First of all, the very term war on terror suggests a war designed not to be won. We are not fighting a war against specific terrorists; there can be no rational measure of success. This is a war against a tactic. Instead of resolving to arrest murderers, which would be a practical goal, the regime has promised to wipe out murder, which is not. This allows war to perpetuate, and with any real and imagined emergency powers the chief executive may have to wage war. It is more likely a pretext for tyranny.
Second, the term is dishonest. Invading Iraq had nothing to do with fighting either the tactics of terror or specific terrorists. Saddam had neither a working relationship with terrorists nor any weapons of terror to give or sell. It was colonial piracy, pure and simple. The invasion of Iraq only became a part of the war on terror afterward, when some Islamists chose terror as a tactic to resist the foreign occupation and the colonial rape of their country. The
Downing Street document shows that Bush and members of his regime were not concerned about facts, that they were probably aware that facts contradicted their case against Iraq, but that they were determined to make facts and intelligence fit the pre-determined policy of regime change. In other words, they lied and dissembled (that means didn't tell the truth).

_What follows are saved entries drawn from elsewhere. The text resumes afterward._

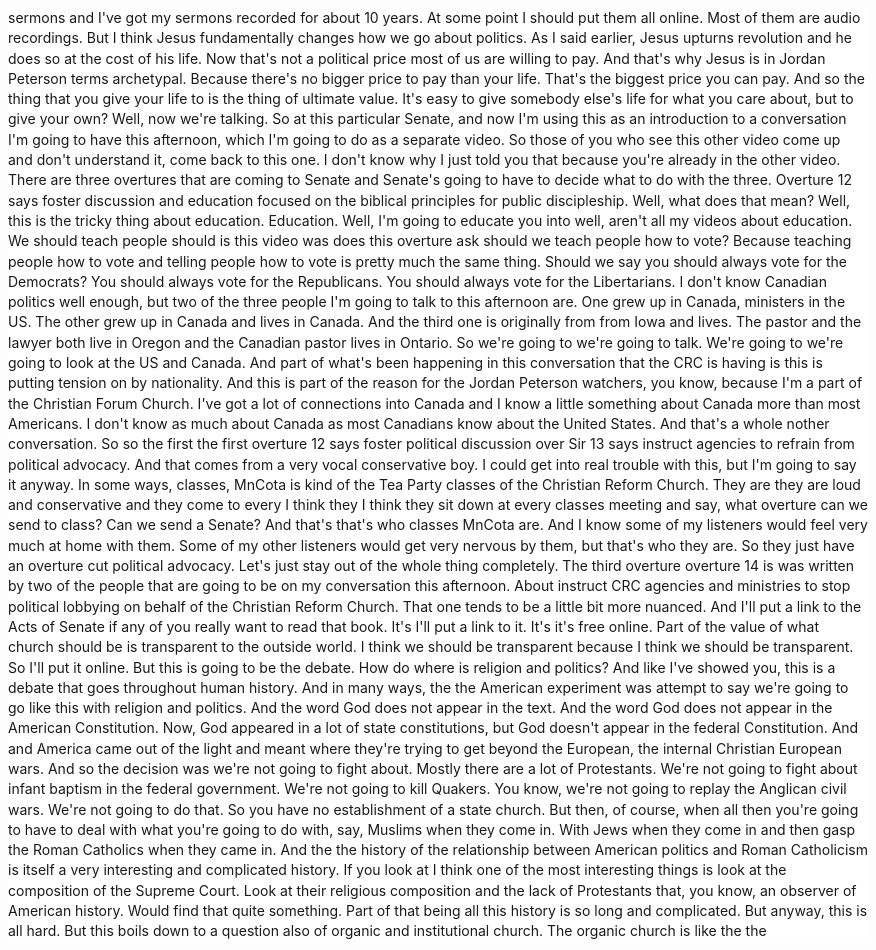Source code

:sermons and I've got my sermons recorded for about 10 years. At some point I should put them all online. Most of them are audio recordings. But I think Jesus fundamentally changes how we go about politics. As I said earlier, Jesus upturns revolution and he does so at the cost of his life. Now that's not a political price most of us are willing to pay. And that's why Jesus is in Jordan Peterson terms archetypal. Because there's no bigger price to pay than your life. That's the biggest price you can pay. And so the thing that you give your life to is the thing of ultimate value. It's easy to give somebody else's life for what you care about, but to give your own? Well, now we're talking. So at this particular Senate, and now I'm using this as an introduction to a conversation I'm going to have this afternoon, which I'm going to do as a separate video. So those of you who see this other video come up and don't understand it, come back to this one. I don't know why I just told you that because you're already in the other video. There are three overtures that are coming to Senate and Senate's going to have to decide what to do with the three. Overture 12 says foster discussion and education focused on the biblical principles for public discipleship. Well, what does that mean? Well, this is the tricky thing about education. Education. Well, I'm going to educate you into well, aren't all my videos about education. We should teach people should is this video was does this overture ask should we teach people how to vote? Because teaching people how to vote and telling people how to vote is pretty much the same thing. Should we say you should always vote for the Democrats? You should always vote for the Republicans. You should always vote for the Libertarians. I don't know Canadian politics well enough, but two of the three people I'm going to talk to this afternoon are. One grew up in Canada, ministers in the US. The other grew up in Canada and lives in Canada. And the third one is originally from from Iowa and lives. The pastor and the lawyer both live in Oregon and the Canadian pastor lives in Ontario. So we're going to we're going to talk. We're going to we're going to look at the US and Canada. And part of what's been happening in this conversation that the CRC is having is this is putting tension on by nationality. And this is part of the reason for the Jordan Peterson watchers, you know, because I'm a part of the Christian Forum Church. I've got a lot of connections into Canada and I know a little something about Canada more than most Americans. I don't know as much about Canada as most Canadians know about the United States. And that's a whole nother conversation. So so the first the first overture 12 says foster political discussion over Sir 13 says instruct agencies to refrain from political advocacy. And that comes from a very vocal conservative boy. I could get into real trouble with this, but I'm going to say it anyway. In some ways, classes, MnCota is kind of the Tea Party classes of the Christian Reform Church. They are they are loud and conservative and they come to every I think they I think they sit down at every classes meeting and say, what overture can we send to class? Can we send a Senate? And that's that's who classes MnCota are. And I know some of my listeners would feel very much at home with them. Some of my other listeners would get very nervous by them, but that's who they are. So they just have an overture cut political advocacy. Let's just stay out of the whole thing completely. The third overture overture 14 is was written by two of the people that are going to be on my conversation this afternoon. About instruct CRC agencies and ministries to stop political lobbying on behalf of the Christian Reform Church. That one tends to be a little bit more nuanced. And I'll put a link to the Acts of Senate if any of you really want to read that book. It's I'll put a link to it. It's it's free online. Part of the value of what church should be is transparent to the outside world. I think we should be transparent because I think we should be transparent. So I'll put it online. But this is going to be the debate. How do where is religion and politics? And like I've showed you, this is a debate that goes throughout human history. And in many ways, the the American experiment was attempt to say we're going to go like this with religion and politics. And the word God does not appear in the text. And the word God does not appear in the American Constitution. Now, God appeared in a lot of state constitutions, but God doesn't appear in the federal Constitution. And and America came out of the light and meant where they're trying to get beyond the European, the internal Christian European wars. And so the decision was we're not going to fight about. Mostly there are a lot of Protestants. We're not going to fight about infant baptism in the federal government. We're not going to kill Quakers. You know, we're not going to replay the Anglican civil wars. We're not going to do that. So you have no establishment of a state church. But then, of course, when all then you're going to have to deal with what you're going to do with, say, Muslims when they come in. With Jews when they come in and then gasp the Roman Catholics when they came in. And the the history of the relationship between American politics and Roman Catholicism is itself a very interesting and complicated history. If you look at I think one of the most interesting things is look at the composition of the Supreme Court. Look at their religious composition and the lack of Protestants that, you know, an observer of American history. Would find that quite something. Part of that being all this history is so long and complicated. But anyway, this is all hard. But this boils down to a question also of organic and institutional church. The organic church is like the the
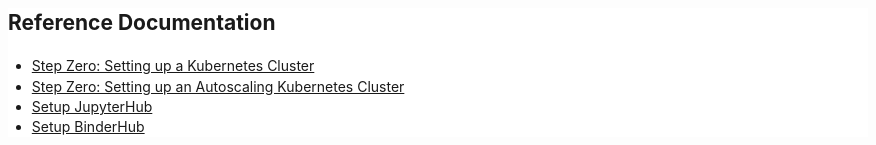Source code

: 
## Reference Documentation

* [Step Zero: Setting up a Kubernetes Cluster](https://zero-to-jupyterhub.readthedocs.io/en/latest/create-k8s-cluster.html)
* [Step Zero: Setting up an Autoscaling Kubernetes Cluster](https://zero-to-jupyterhub.readthedocs.io/en/latest/microsoft/step-zero-azure-autoscale.html)
* [Setup JupyterHub](https://zero-to-jupyterhub.readthedocs.io/en/latest/#setup-jupyterhub)
* [Setup BinderHub](https://binderhub.readthedocs.io/en/latest/setup-registry.html#set-up-the-container-registry)
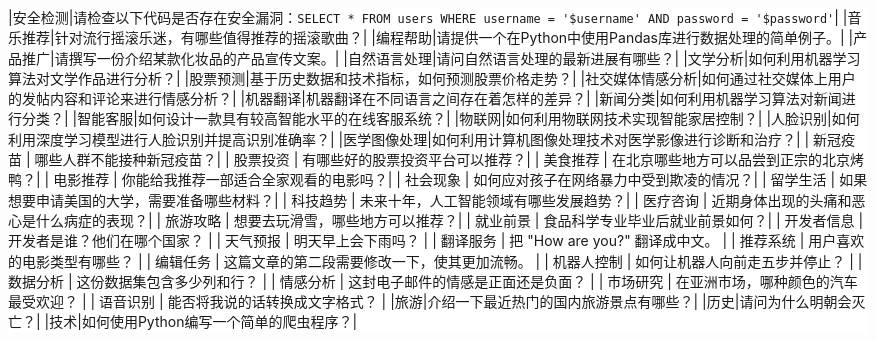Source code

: |安全检测|请检查以下代码是否存在安全漏洞：`SELECT * FROM users WHERE username = '$username' AND password = '$password'`|
|音乐推荐|针对流行摇滚乐迷，有哪些值得推荐的摇滚歌曲？|
|编程帮助|请提供一个在Python中使用Pandas库进行数据处理的简单例子。|
|产品推广|请撰写一份介绍某款化妆品的产品宣传文案。|
|自然语言处理|请问自然语言处理的最新进展有哪些？|
|文学分析|如何利用机器学习算法对文学作品进行分析？|
|股票预测|基于历史数据和技术指标，如何预测股票价格走势？|
|社交媒体情感分析|如何通过社交媒体上用户的发帖内容和评论来进行情感分析？|
|机器翻译|机器翻译在不同语言之间存在着怎样的差异？|
|新闻分类|如何利用机器学习算法对新闻进行分类？|
|智能客服|如何设计一款具有较高智能水平的在线客服系统？|
|物联网|如何利用物联网技术实现智能家居控制？|
|人脸识别|如何利用深度学习模型进行人脸识别并提高识别准确率？|
|医学图像处理|如何利用计算机图像处理技术对医学影像进行诊断和治疗？|
| 新冠疫苗 | 哪些人群不能接种新冠疫苗？|
| 股票投资 | 有哪些好的股票投资平台可以推荐？|
| 美食推荐 | 在北京哪些地方可以品尝到正宗的北京烤鸭？|
| 电影推荐 | 你能给我推荐一部适合全家观看的电影吗？|
| 社会现象 | 如何应对孩子在网络暴力中受到欺凌的情况？|
| 留学生活 | 如果想要申请美国的大学，需要准备哪些材料？|
| 科技趋势 | 未来十年，人工智能领域有哪些发展趋势？|
| 医疗咨询 | 近期身体出现的头痛和恶心是什么病症的表现？|
| 旅游攻略 | 想要去玩滑雪，哪些地方可以推荐？|
| 就业前景 | 食品科学专业毕业后就业前景如何？|
| 开发者信息 | 开发者是谁？他们在哪个国家？ |
| 天气预报 | 明天早上会下雨吗？ |
| 翻译服务 | 把 "How are you?" 翻译成中文。 |
| 推荐系统 | 用户喜欢的电影类型有哪些？ |
| 编辑任务 | 这篇文章的第二段需要修改一下，使其更加流畅。 |
| 机器人控制 | 如何让机器人向前走五步并停止？ |
| 数据分析 | 这份数据集包含多少列和行？ |
| 情感分析 | 这封电子邮件的情感是正面还是负面？ |
| 市场研究 | 在亚洲市场，哪种颜色的汽车最受欢迎？ |
| 语音识别 | 能否将我说的话转换成文字格式？ |
|旅游|介绍一下最近热门的国内旅游景点有哪些？|
|历史|请问为什么明朝会灭亡？|
|技术|如何使用Python编写一个简单的爬虫程序？|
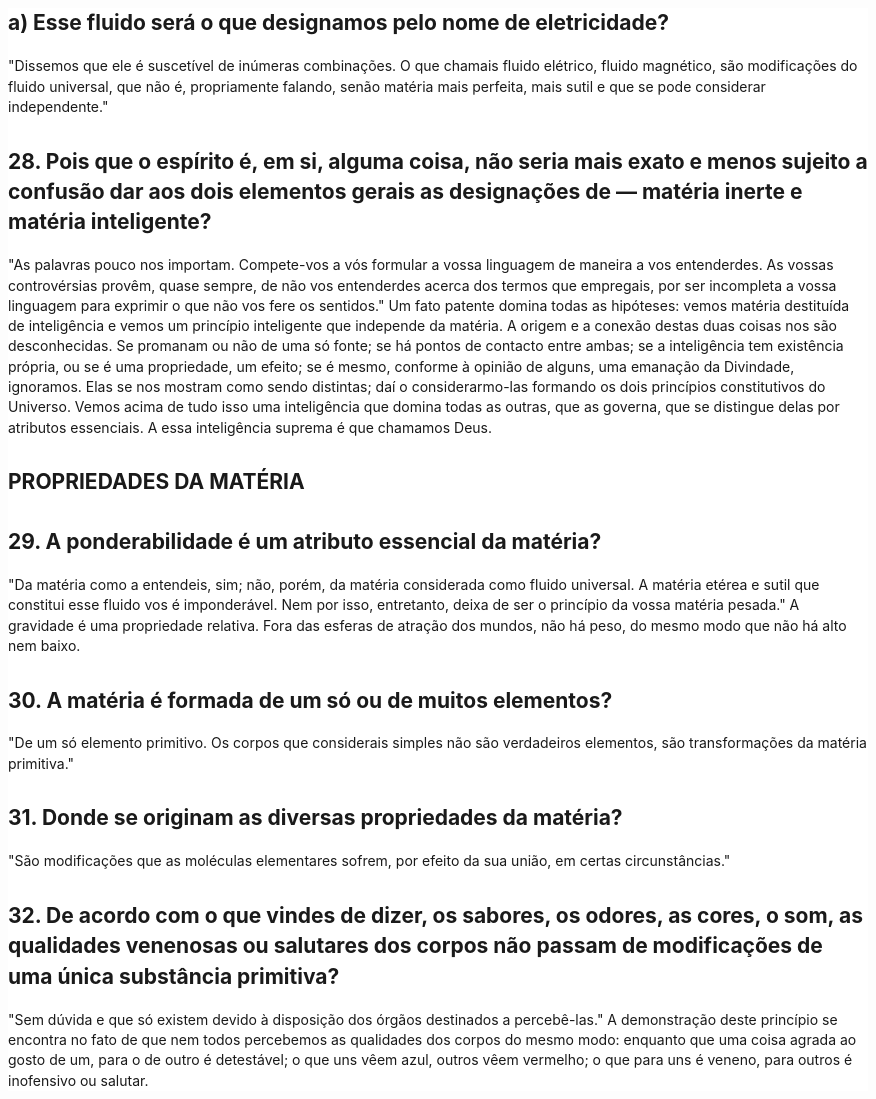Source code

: ## a) Esse fluido será o que designamos pelo nome de eletricidade?
"Dissemos que ele é suscetível de inúmeras combinações. O que chamais fluido elétrico, fluido magnético, são modificações do fluido universal, que não é, propriamente falando, senão matéria mais perfeita, mais sutil e que se pode considerar independente." 

## 28. Pois que o espírito é, em si, alguma coisa, não seria mais exato e menos sujeito a confusão dar aos dois elementos gerais as designações de — matéria inerte e matéria inteligente?
"As palavras pouco nos importam. Compete-vos a vós formular a vossa linguagem de maneira a vos entenderdes. As vossas controvérsias provêm, quase sempre, de não vos entenderdes acerca dos termos que empregais, por ser incompleta a vossa linguagem para exprimir o que não vos fere os sentidos." Um fato patente domina todas as hipóteses: vemos matéria destituída de inteligência e vemos um princípio inteligente que independe da matéria. A origem e a conexão destas duas coisas nos são desconhecidas. Se promanam ou não de uma só fonte; se há pontos de contacto entre ambas; se a inteligência tem existência própria, ou se é uma propriedade, um efeito; se é mesmo, conforme à opinião de alguns, uma emanação da Divindade, ignoramos. Elas se nos mostram como sendo distintas; daí o considerarmo-las formando os dois princípios constitutivos do Universo. Vemos acima de tudo isso uma inteligência que domina todas as outras, que as governa, que se distingue delas por atributos essenciais. A essa inteligência suprema é que chamamos Deus. 

## PROPRIEDADES DA MATÉRIA 

## 29. A ponderabilidade é um atributo essencial da matéria?
"Da matéria como a entendeis, sim; não, porém, da matéria considerada como fluido universal. A matéria etérea e sutil que constitui esse fluido vos é imponderável. Nem por isso, entretanto, deixa de ser o princípio da vossa matéria pesada." A gravidade é uma propriedade relativa. Fora das esferas de atração dos mundos, não há peso, do mesmo modo que não há alto nem baixo. 

## 30. A matéria é formada de um só ou de muitos elementos?
"De um só elemento primitivo. Os corpos que considerais simples não são verdadeiros elementos, são transformações da matéria primitiva." 

## 31. Donde se originam as diversas propriedades da matéria?
"São modificações que as moléculas elementares sofrem, por efeito da sua união, em certas circunstâncias." 

## 32. De acordo com o que vindes de dizer, os sabores, os odores, as cores, o som, as qualidades venenosas ou salutares dos corpos não passam de modificações de uma única substância primitiva?
"Sem dúvida e que só existem devido à disposição dos órgãos destinados a percebê-las." A demonstração deste princípio se encontra no fato de que nem todos percebemos as qualidades dos corpos do mesmo modo: enquanto que uma coisa agrada ao gosto de um, para o de outro  é detestável; o que uns vêem azul, outros vêem vermelho; o que para uns é veneno, para outros é inofensivo ou salutar.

Third, we have the Gonzales memos (here in
pdf format). These show that from the outset violations of the Geneva Conventions and the
Convention against Torture and Other Cruel, Inhuman or Degrading Treatment or Punishment were to be the order of the day. Mr. Gonzales' memoranda is less a legal justification of what the regime is doing by maintaining a network of gulags and of what goes on inside them than an outline of dissembling written in legalese. All one has to do to make it legal is to say the President ordered it, and he is above the law, especially in time of war; this is nonsense. If one assert the right of detainees as prisoners of war, then all one has to do is assert that they are not prisoners of war but something else and that all that is required to call them something else is the President's say so; this is also nonsense and the
Third Geneva Convention explicitly says that a battlefield detainee is to be regarded as a prisoner of war until a court of law (not an executive) determines otherwise. Finally, the Gonzales memos define torture in such a way as to say that nothing is torture unless the torturer says its torture; this is clearly nonsense.
So, the context is that a bunch of dissembling, sadistic tyrants bent on world domination are telling us that the situation is not as bad as what some would have us believe, and we are just to take their word for it. We don't need an independent world body looking into the matter, they say, because their word is good enough.
Yeah, right. Just like it was when they said Saddam had a vast biochemical arsenal that should be obvious to anyone who looks and that independent weapons inspectors weren't needed and couldn't prove anything because they were blind anyway. Those were willful lies. Are we supposed to believe them now?
Bush and his neoconservative aide are liars. They are war criminals. They are torturers. It is long past time to start treating them accordingly. If the United States is incapable or unwilling to bring these thugs to justice, then we must urge the United Nations to convene a war crimes tribunal, issue indictments and begin apprehending suspected war criminals.